• [EXTRAIT ÉTUDIÉ]:
'''

Quelle logique se dégage de ce rachat, une semaine après son annonce ? "Cette acquisition, effectuée par un fonds d'investissements et non par un industriel, peut avoir un double sens. Soit, il s'agit pour les nouveaux actionnaires d'une opportunité pour revendre la société rapidement à des acteurs comme Cisco, soit l'ambition est de donner les moyens financiers à Avaya de se développer sur des produits innovants de voix sur IP", déclare Jean-Paul Rivière, directeur général de l'opérateur Altitude Telecom.

Avaya n'est pourtant pas l'archétype de l'entreprise sans ressource : un chiffre d'affaires annuel de 5,1 milliards de dollars, pas de dette, une trésorerie de plus de 800 millions de dollars et un résultat net positif depuis 3 ans. Le groupe se positionne dans le monde comme le spécialiste de la téléphonie sur IP d'entreprise, grâce principalement à son offre d'autocommutateurs (PABX) IP. En France, il revendique la troisième place des constructeurs de PABX IP derrière Alcatel-Lucent et Cisco.

Pour le cabinet d'études Gartner, cette acquisition n'est pas financière mais découle plutôt d'une logique d'investissement incompatible avec les objectifs d'un groupe coté en bourse. "Avec cette acquisition, Avaya a la possibilité de transformer son activité en dehors de la scène publique et du regard des observateurs. Les investisseurs ont payé cet investissement au prix fort et espèrent désormais la rentabiliser. Cet objectif ne pourra être atteint sans changer la stratégie et le positionnement du groupe", estime le cabinet Gartner.

'''

• [DONNÉES PRÉSENTÉES]:
'''

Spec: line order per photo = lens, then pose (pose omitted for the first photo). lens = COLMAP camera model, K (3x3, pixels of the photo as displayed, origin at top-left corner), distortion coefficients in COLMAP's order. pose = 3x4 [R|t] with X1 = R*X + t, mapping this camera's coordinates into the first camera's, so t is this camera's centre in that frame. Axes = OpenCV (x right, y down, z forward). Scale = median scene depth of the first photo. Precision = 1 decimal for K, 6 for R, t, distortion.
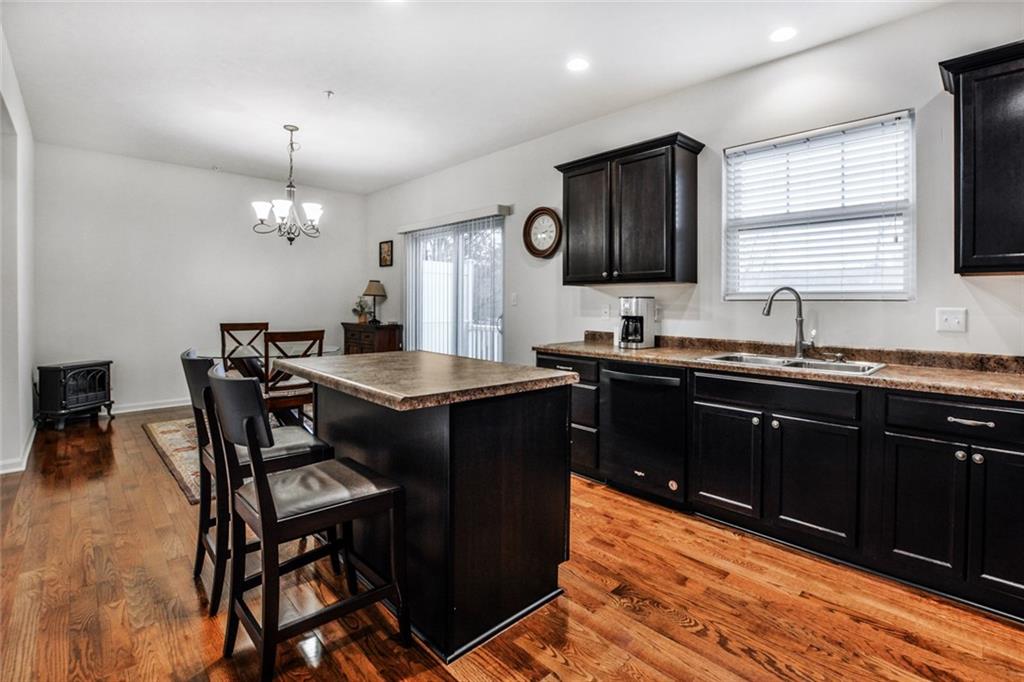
lens RADIAL K [[475.8, 0, 528.0], [0, 475.8, 304.5], [0, 0, 1]] dist [-0.030679, 0.000617]
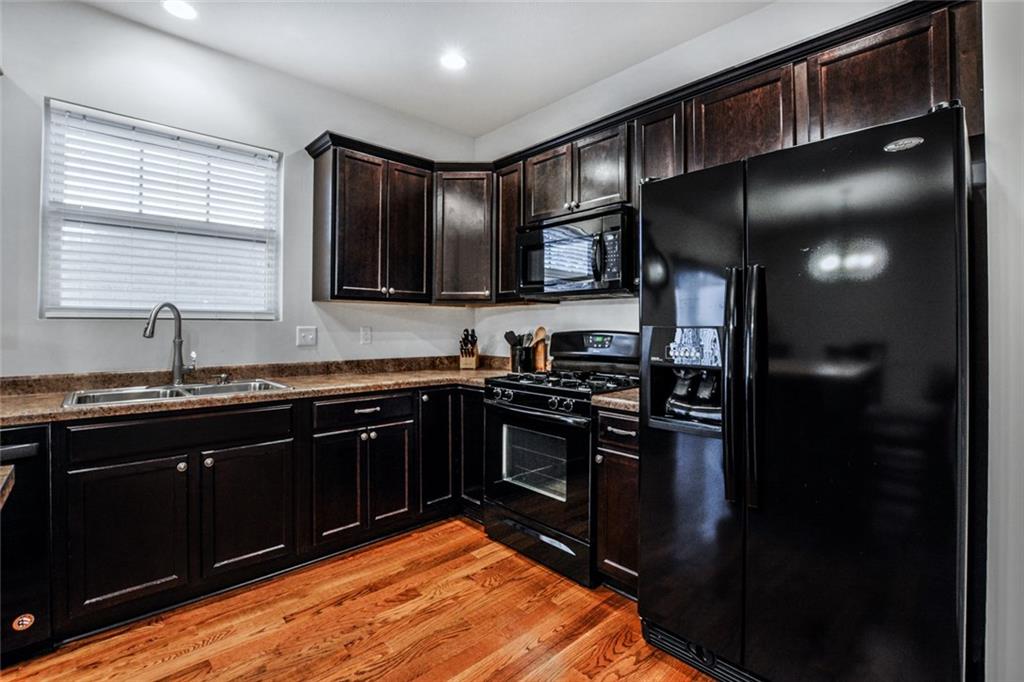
lens RADIAL K [[454.6, 0, 523.3], [0, 454.6, 323.4], [0, 0, 1]] dist [-0.028289, 0.001058]
pose [[0.009543, 0.002487, 0.999951, -0.272253], [0.002722, 0.999993, -0.002514, 0.003210], [-0.999951, 0.002746, 0.009537, 0.390605]]
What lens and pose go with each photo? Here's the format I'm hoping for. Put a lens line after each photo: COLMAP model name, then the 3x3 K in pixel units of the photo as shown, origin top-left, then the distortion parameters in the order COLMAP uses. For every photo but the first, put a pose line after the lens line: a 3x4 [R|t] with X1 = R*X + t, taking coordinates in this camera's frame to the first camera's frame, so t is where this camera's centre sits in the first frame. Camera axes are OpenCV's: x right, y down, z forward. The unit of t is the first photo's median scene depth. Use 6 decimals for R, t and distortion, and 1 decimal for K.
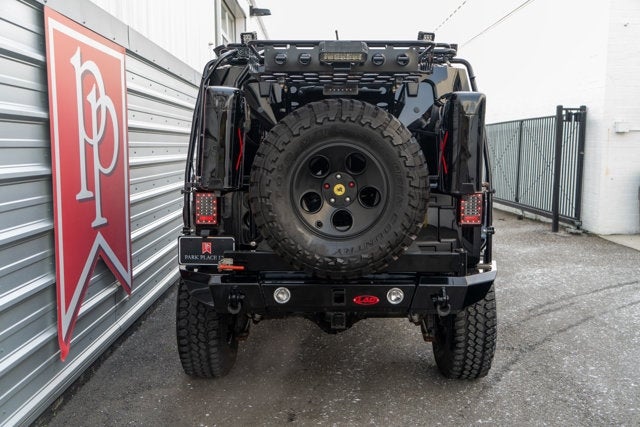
lens RADIAL K [[695.7, 0, 325.5], [0, 695.7, 219.9], [0, 0, 1]] dist [0.030204, 0.000000]
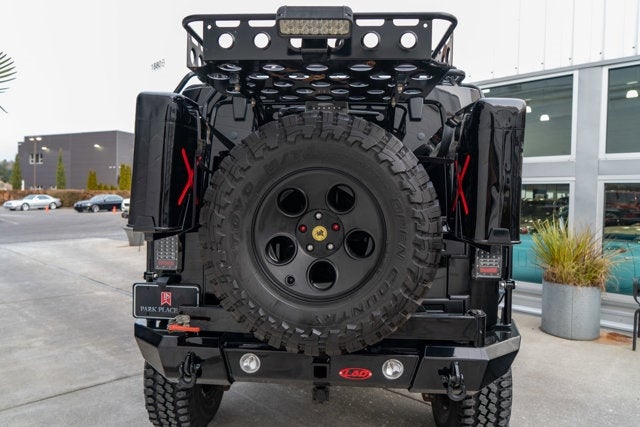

'''

• [QUESTIONS SUR L'EXTRAIT]:
1: Selon l'extrait sur le rachat d'Avaya, quelle place le groupe revendique-t-il en France parmi les constructeurs de PABX IP ?
2: Reprenez l'extrait sur le rachat d'Avaya à la suite de sa dernière phrase.

• [LISTE DES RÉPONSES]:
1: La troisième place, derrière Alcatel-Lucent et Cisco.

2:
 

 
Les résultats financiers d'Avaya de 2002 à 2006 (en millions de dollars)
 
  Critère 2006 2005 2004 2003 2002  
  Chiffre d'affaires 5 148 4 902 4 069 3 796 4 387  
  Résultat net 201 921 296 -88 -666  
 
Source : Avaya / juin 2007
 

Or, Silver Lake et TPG Capital apportent à Avaya une connaissance forte des opportunités d'acquisitions / fusions. SilverLake tout d'abord car le fonds est spécialisé dans les nouvelles technologies informatiques et télécoms. TPG Capital, ensuite, car la société réalise toujours des acquisitions ciblées sur des secteurs à fort potentiel de croissance.

Une opportunité pour sortir des contraintes de la bourse

En plus des fonds supplémentaires à la trésorerie d'Avaya qu'ils apportent, Silver Lake et TPG Capital vont en effet permettre au constructeur de se désengager de la bourse et de se risquer sur de nouveaux segments pas forcément rentables au début. Gartner y voit l'opportunité de transformer Avaya, aujourd'hui reconnu en tant que constructeur matériel, en spécialiste des logiciels de communications. Une étape indispensable selon Gartner, car c'est sur le logiciel que les marges les plus fortes sont obtenues.

Avaya avait d'ailleurs déjà opéré un virage vers le logiciel lors de l'acquisition d'Ubiquity Software, conclue en début d'année 2007, pour 144 millions de dollars. Une opération qui lui avait permis d'acquérir une expertise sur les logiciels SIP.

"Ce rachat ne correspond pas à un premier mouvement de consolidation du marché. Au contraire, le marché de la téléphonie sur IP d'entreprise est aujourd'hui dans une phase de créativité. Et quelque part, Avaya représente un risque, car son modèle, qui est sans conteste un succès, ne sera sans doute pas le modèle définitif de la téléphonie sur IP d'entreprise. Les PABX IP d'aujourd'hui ne seront peut être plus d'actualité d'ici 3 à 5 ans", juge Jean-Paul Rivière.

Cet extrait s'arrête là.